I’m experimenting with cudaMallocManaged on Windows 10 and am not getting the results I expect. My understanding has been that memory allocated with this call is always available for reading and writing on both devices, but I get seg faults any time I do a host access to a managed address after a kernel launch but before a cudaDeviceSynchronize(). This happens even for addresses that were on the host before the kernel launch and were not touched by the kernel launch.
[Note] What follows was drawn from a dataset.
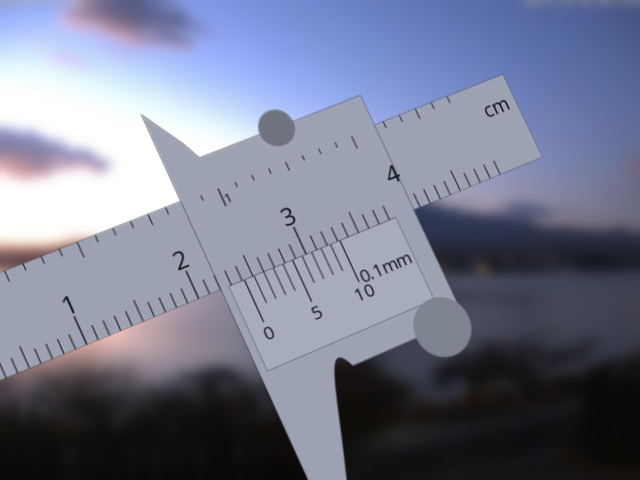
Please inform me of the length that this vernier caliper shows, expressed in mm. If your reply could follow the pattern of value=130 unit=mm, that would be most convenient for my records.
value=24.2 unit=mm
For example:
#include <iostream>
#include <math.h>
// Kernel function to add the elements of two arrays
__global__
void add(int n, float *x, float *y)
{
for (int i = 0; i < n; i++)
y[i] = x[i] + y[i];
}
int main(void)
{
int N = 1 << 20;
float *x, *y, *z;
// Allocate Unified Memory – accessible from CPU or GPU
cudaMallocManaged(&x, N * sizeof(float));
cudaMallocManaged(&y, N * sizeof(float));
cudaMallocManaged(&z, N * sizeof(float));
// initialize x and y arrays on the host
for (int i = 0; i < N; i++) {
x[i] = 1.0f;
y[i] = 2.0f;
z[i] = 3.0f;
}
// Run kernel on 1M elements on the GPU
add << <1, 1 >> > (N, x, y);
// Touch a managed address that has been resident on the host
z[0] = 5;
// Wait for GPU to finish before accessing on host
cudaDeviceSynchronize();
// Check for errors (all values should be 3.0f)
float maxError = 0.0f;
for (int i = 0; i < N; i++)
maxError = fmax(maxError, fabs(y[i] - 3.0f));
std::cout << "Max error: " << maxError << std::endl;
// Free memory
cudaFree(x);
cudaFree(y);
cudaFree(z);
return 0;
}
Note that I write to z, then do the kernel launch (which doesn’t read or write z), then write to z. This second write fails. If I move the cudaDeviceSynchronize() to before the write to z then it works. All of the tutorials I’ve read say that this synchronize is for the purpose of avoiding race conditions by ensuring that the CPU is reading the post-kernel data. If that’s true I would expect to be able to read and write from both processors and get an indeterminate value. I wouldn’t expect a seg fault.
The following paragraph is from this tutorial: https://devblogs.nvidia.com/unified-memory-cuda-beginners/.
“In our simple example, we have a call to cudaDeviceSynchronize() after the kernel launch. This ensures that the kernel runs to completion before the CPU tries to read the results from the managed memory pointer. Otherwise, the CPU may read invalid data (on Pascal and later), or get a segmentation fault (on pre-Pascal GPUs).”
So my GPU seems to be behaving like a pre-Pascal GPU, since it’s getting seg faults. But it’s a GeForce RTX 2080 and I’m running Windows 10, CUDA 10, and R311 driver.
And to complete my gripe let me mention that this happens even when I’m using the driver API and do a cuLaunchGrid() (NOT ASync) call. Even though it’s a synchronous launch I still have to call cu*Synchronize() before I’m allowed to touch my managed memory again.
Does this match other peoples’ results? Is this expected? Are there any context attributes, compiler settings or anything else that controls this behavior?
Thanks,
Dave